Sunday, September 24, 2006

Historical baggage, Part 3

Malaysian PM Abdullah Ahmad Badawi has jumped into the fray to criticise Singapore Minister Mentor Lee Kuan Yew's racial remarks.

As former Foreign Affairs Minister, Badawi has learnt the skills to be more diplomatic, saying that he will demand a written explanation from Kuan Yew on the matter.

He is different from former premier Dr Mahathir Mohamad who didn't pull his punches in his rebuttal, which was not mentioned in the New Straits Times or The Star reports.

But will Badawi declassify letter should he get one from Kuan Yew on the highly emotional issue? We have to wait and see.

Explain yourself, PM tells Kuan Yew
By Deborah Loh

24 September, 2006

PUTRAJAYA: Malaysia wants an explanation. The Prime Minister will write to Singapore's Minister Mentor Lee Kuan Yew seeking an explanation for his remarks that Malaysian Chinese had been 'marginalised' and were 'compliant'.

The comments could cause racial tension, Abdullah Ahmad Badawi said yesterday, adding that a stable Malaysia was crucial to Singapore's well being.

"I will write a letter to him. I want him to explain his statement,'' Abdullah told reporters at the Kuala Lumpur International Airport yesterday upon arrival from London, after a two-week working trip abroad (Pix from the The Star).

He was asked if he would demand an apology from Lee, whose statement has been criticised by DPM Najib Razak and Chinese politicians, including Gerakan president Dr Lim Keng Yaik.

"Najib said it was a naughty statement and I agree.

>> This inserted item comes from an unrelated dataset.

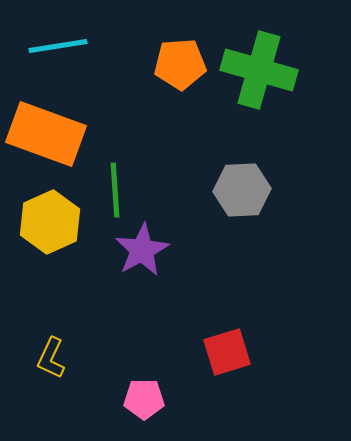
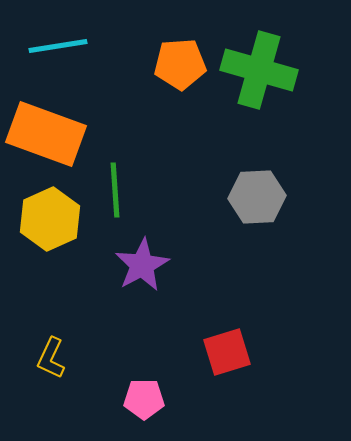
gray hexagon: moved 15 px right, 7 px down
yellow hexagon: moved 3 px up
purple star: moved 15 px down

But it is also a statement which can incite Malaysian citizens of Chinese descent. It is not fair at all, for a neighbouring country to say that.

"Lee should understand that our relationship with Singapore is one that has to be nurtured well. He should appreciate the stability we have on our side, because if we are not stable, Singapore will have problems," Abdullah said.

Lee made his remarks at a forum last week.

Abdullah said Lee's statement was "not welcomed" and the republic's founding father had appeared to show no qualms about making such a highly-charged remark.

"Singapore too has problems in terms of race relations. Not everything there is 100 per cent perfect," Abdullah added.